LinkedIn Breach Limited to just Passwords?

Yesterday news reports of a LinkedIn data breach started to circulate the Internet. Given the press coverage this morning on national television, this certainly is not breaking news anymore. To clarify, the dump (currently available here - http://www.mediafire.com/?n307hutksjstow3 - amongst other places), only contains password hashes. This does not change the impact of the breach, just the exposure. It is almost certain that the attacker obtained full email addresses and other sensitive information from the site.

Something not widely reported this morning is what this other sensitive information may contain. Cyberis employees, as other security professionals, are frequent users of LinkedIn. Various premium services are offered to individuals, such as the ability to view full profiles, see who has viewed your profile, and use the InMail service. To take advantage of such services, individuals must supply credit card information, and of course billing addresses. In other words, this breach may not be limited to sensitive personal data as defined by the Data Protection Act (an Act of Parliament which states a company must protect your personal data). With raw database access, which we must assume given the data leaked, there is also a real possibility of the personal information of credit card holders being compromised. 

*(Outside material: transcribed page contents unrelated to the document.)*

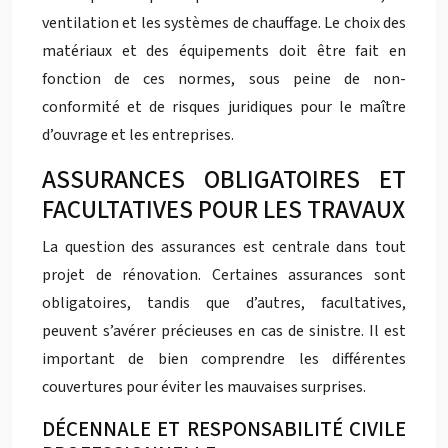
ventilation et les systèmes de chauffage. Le choix des
matériaux et des équipements doit être fait en
fonction de ces normes, sous peine de non-
conformité et de risques juridiques pour le maître
d’ouvrage et les entreprises.
ASSURANCES OBLIGATOIRES ET
FACULTATIVES POUR LES TRAVAUX
La question des assurances est centrale dans tout
projet de rénovation. Certaines assurances sont
obligatoires, tandis que d’autres, facultatives,
peuvent s’avérer précieuses en cas de sinistre. Il est
important de bien comprendre les différentes
couvertures pour éviter les mauvaises surprises.
DÉCENNALE ET RESPONSABILITÉ CIVILE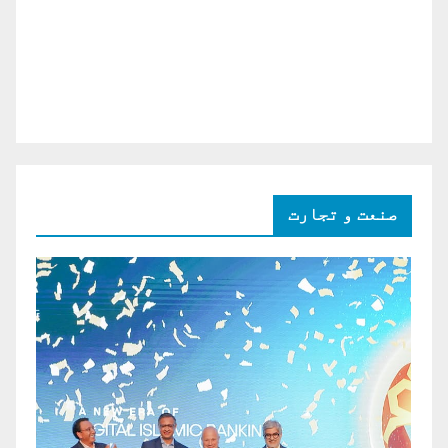
صنعت و تجارت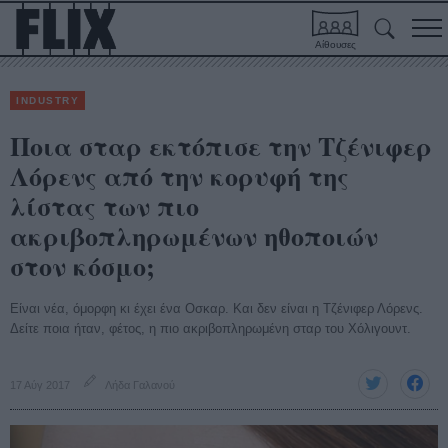
Αίθουσες
INDUSTRY
Ποια σταρ εκτόπισε την Τζένιφερ
Λόρενς από την κορυφή της
λίστας των πιο
ακριβοπληρωμένων ηθοποιών
στον κόσμο;
Είναι νέα, όμορφη κι έχει ένα Οσκαρ. Και δεν είναι η Τζένιφερ Λόρενς.
Δείτε ποια ήταν, φέτος, η πιο ακριβοπληρωμένη σταρ του Χόλιγουντ.
17 Αύγ 2017
Λήδα Γαλανού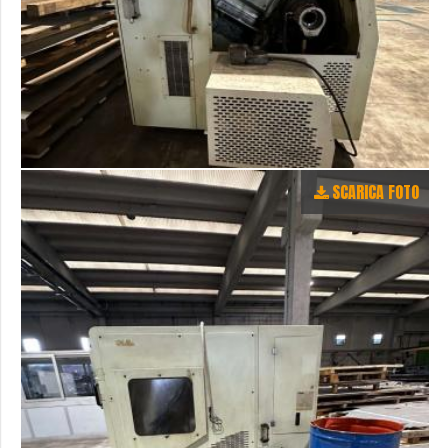
SCARICA FOTO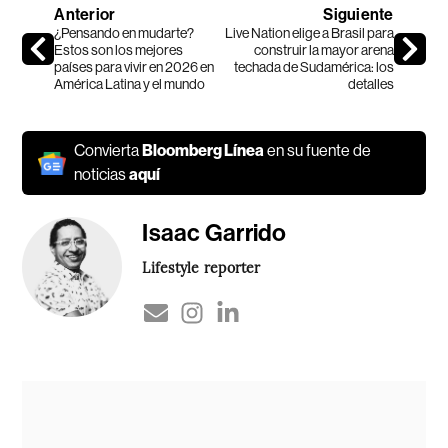
Anterior
Siguiente
¿Pensando en mudarte?
Live Nation elige a Brasil para
Estos son los mejores
construir la mayor arena
países para vivir en 2026 en
techada de Sudamérica: los
América Latina y el mundo
detalles
Convierta
Bloomberg Línea
en su fuente de
noticias
aquí
Isaac Garrido
Lifestyle reporter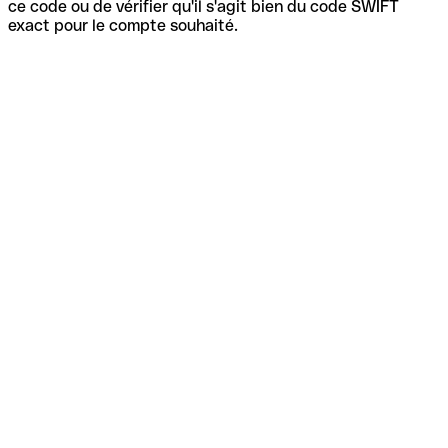
ce code ou de vérifier qu'il s'agit bien du code SWIFT
exact pour le compte souhaité.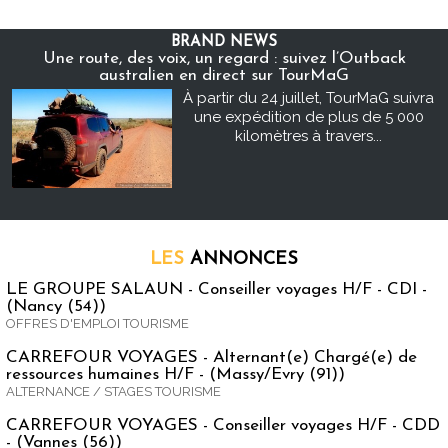
BRAND NEWS
Une route, des voix, un regard : suivez l’Outback
australien en direct sur TourMaG
À partir du 24 juillet, TourMaG suivra
une expédition de plus de 5 000
kilomètres à travers...
LES
ANNONCES
LE GROUPE SALAUN - Conseiller voyages H/F - CDI -
(Nancy (54))
OFFRES D'EMPLOI TOURISME
CARREFOUR VOYAGES - Alternant(e) Chargé(e) de
ressources humaines H/F - (Massy/Evry (91))
ALTERNANCE / STAGES TOURISME
CARREFOUR VOYAGES - Conseiller voyages H/F - CDD
- (Vannes (56))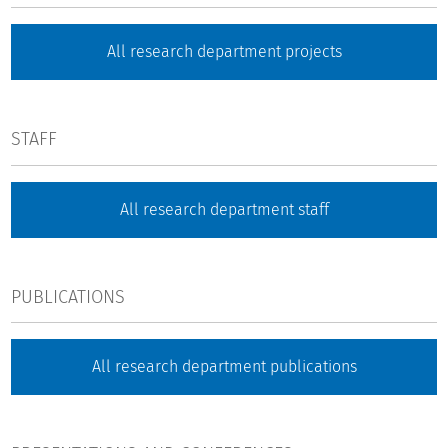
All research department projects
STAFF
All research department staff
PUBLICATIONS
All research department publications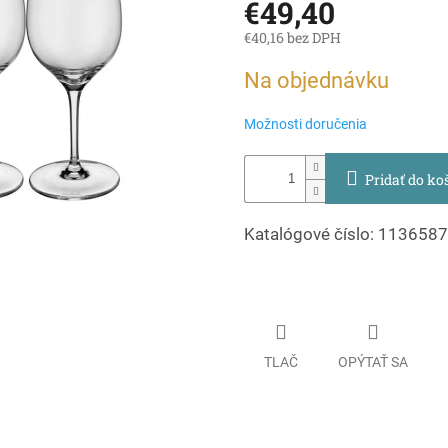
€49,40
€40,16 bez DPH
Jednotková
Na objednávku
cena:
Možnosti doručenia
Pridať do ko
Katalógové číslo: 113658
TLAČ
OPÝTAŤ SA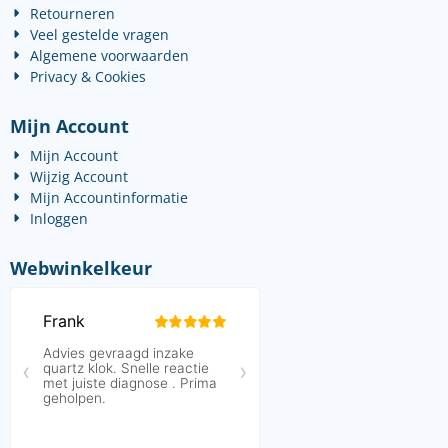
Retourneren
Veel gestelde vragen
Algemene voorwaarden
Privacy & Cookies
Mijn Account
Mijn Account
Wijzig Account
Mijn Accountinformatie
Inloggen
Webwinkelkeur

Of course, this would not necessarily be limited to individuals. Companies widely use LinkedIn for targeted advertising, investing significant money into ad campaigns. These are recurring sales, again with full card holder data being required to launch a campaign (even if using a free coupon on the site). I would not be surprised if a significant percentage of the userbase entered their details to take advantage of these free ad coupons.

It will be interesting to see how LinkedIn handle this breach. Statements are already popping up stating that affected accounts have been notified, and passwords forcibly reset. Unless this is referring to the known cracked passwords, these statements are inaccurate. My personal password was in the dump, though has not been cracked (and is unlikely to be - though LinkedIn would not be able make this judgement call). I have had no correspondence from LinkedIn, and my account is still active. For information, I believe the age of my password is less than 6 months old - suggesting this breach is fairly recent.

So far we’ve seen no reports on the cause of the breach. Direct server compromise? Insider? SQL injection? Who knows, but what we can say for sure, with this level of database access, it is not just a SHA1 hash you should be concerned about. Think about what else may be stored against your account.

Addendum
If you don’t trust the various sites that have popped up to inform you if your password has been breached - try it yourself on a Linux box. Grab the dump, and run the following command:
 

echo -n 'password' | sha1sum | cut -f 1 -d ' ' | tail -c 20 | xargs -i grep {} SHA1.txt


If it starts with a bunch of zeros, your password is compromised. If it returns your hash without zeros, it’s yet to be cracked.